Mit Aktionen in Hamburg und anderen Städten wiesen am Samstag zahlreiche Gruppen auf ein verdrängtes Kapitel deutscher Geschichte hin: Die „Arisierung“ der Hotelkette der jüdischen Familie Kempinski durch die Nazis und die Selbstverständlichkeit, mit der die Geschäftsleitung 1977 wieder den traditionsreichen Namen Kempinski annahm. Der schmückt seitdem die Hotelkette der Hotel-AG, zu der in Hamburg auch das Atlantic an der Alster zählt. Unerwähnt bleibt dabei bis heute die Ermordung der Familie in Konzentrationslagern.

Mitglieder der Hamburger Kempinski-Initiative versammelten sich am Sonnabend vor dem Atlantic, um den Wunsch eines der überlebenden Verwandten, Fritz Teppich, in die Realität umzusetzen. Der kämpft seit Jahren dafür, daß der Name wieder geändert und mit Gedenktafeln an das Schicksal der füheren Inhaber der Hotels erinnert wird. Doch auch der Bombenanschlag auf die Lübecker Synagoge hatte offensichtlich bei den Hotelbediensteten keine Sensibilität für dieses deutsche Thema geweckt: Denn der Anblick des Transparents vor dem Portal ließ die herbeigeeilten Angestellten ihre gutes Benehmen vergessen.

„Ich hau dir eins in die Fresse“, eröffnete einer der Bediensteten die Diskussion.
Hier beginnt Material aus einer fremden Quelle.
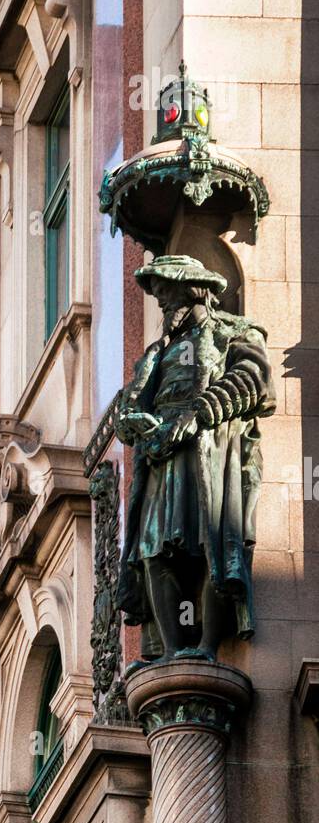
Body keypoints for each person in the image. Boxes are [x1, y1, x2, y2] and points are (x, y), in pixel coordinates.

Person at [114, 254, 276, 663]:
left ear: (194, 291)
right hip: (160, 456)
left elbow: (254, 382)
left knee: (211, 543)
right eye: (161, 298)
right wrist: (137, 424)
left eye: (169, 296)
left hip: (207, 454)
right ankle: (171, 650)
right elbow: (130, 405)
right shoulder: (157, 352)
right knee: (152, 549)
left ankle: (205, 646)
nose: (164, 305)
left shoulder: (234, 333)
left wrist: (198, 414)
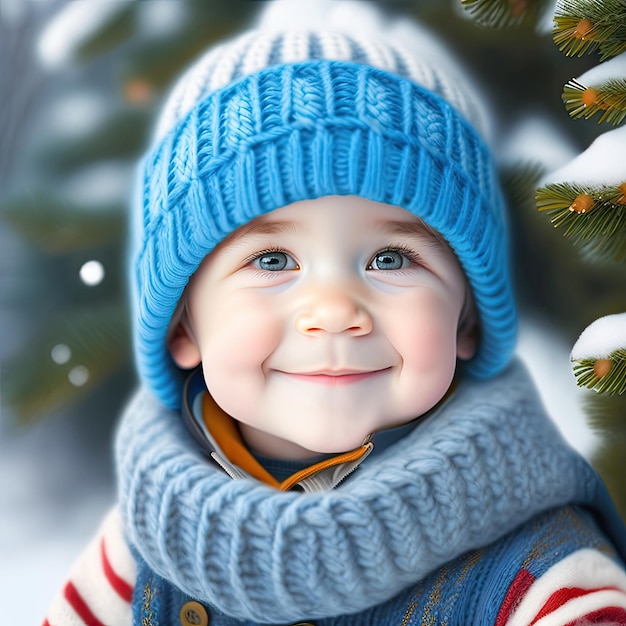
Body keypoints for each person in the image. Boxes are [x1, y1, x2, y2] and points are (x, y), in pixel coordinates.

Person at [43, 2, 626, 625]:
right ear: (183, 326)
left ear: (467, 320)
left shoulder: (543, 576)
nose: (333, 311)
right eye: (270, 259)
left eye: (391, 258)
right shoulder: (139, 547)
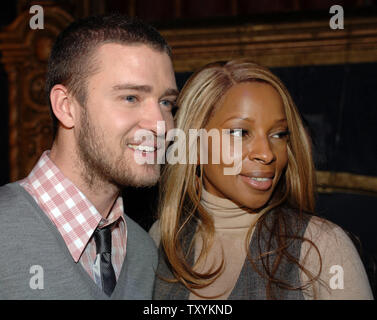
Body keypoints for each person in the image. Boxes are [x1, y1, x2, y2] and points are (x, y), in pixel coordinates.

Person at [149, 60, 374, 300]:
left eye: (278, 134)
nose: (267, 154)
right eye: (240, 133)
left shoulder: (322, 247)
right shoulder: (162, 237)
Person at [0, 14, 178, 299]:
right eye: (131, 97)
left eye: (167, 102)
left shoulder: (144, 251)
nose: (160, 124)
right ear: (66, 106)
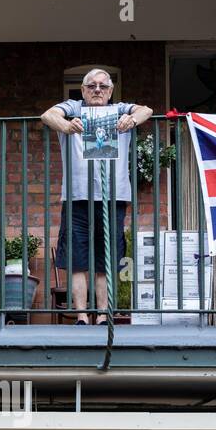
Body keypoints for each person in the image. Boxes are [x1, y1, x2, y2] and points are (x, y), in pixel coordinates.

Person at [41, 70, 153, 324]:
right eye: (91, 85)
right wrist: (68, 126)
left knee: (106, 259)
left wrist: (131, 121)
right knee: (76, 259)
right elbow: (48, 115)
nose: (97, 90)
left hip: (113, 196)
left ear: (111, 91)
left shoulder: (119, 110)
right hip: (76, 195)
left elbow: (146, 110)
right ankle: (82, 316)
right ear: (82, 90)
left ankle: (102, 316)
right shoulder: (73, 108)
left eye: (103, 86)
Ein anderer wollte von der Historie lieber gänzlich ablenken und mäkelte statt dessen: „Ihr hättet ja wohl fragen können, ob ihr das hier dürft.“ Hotelgäste und Passanten zeigten sich indes zunehmend bereitwilliger, sich mit der Lektüre der DemonstrantInnen auseinanderzusetzen. Sie erfuhren dadurch, daß der Finanzdirektor der Hotelbetrieb-AG, Paul Spethmann, 1937 von den Nazis zum Diektor des arisierten Unternehmens ernannt wurde. Die AG wurde zwar nach Kriegsende in Ostberlin wegen Kriegsverbrechen enteignet, Spethmann wurde aber 1952 erneut zum Vorsitzenden der noch in Westberlin arbeitenden Hotelbetriebs-AG berufen. Nach Spethmanns Tod wurde die Kette wieder in Kempinski umgetauft.

Zum Studium dieser Fakten ließen sich die Hotelmitarbeiter schließlich doch hernieder. Nicht ohne zuvor noch mit dem Ruf nach uniformierten Ordnungshütern zu drohen.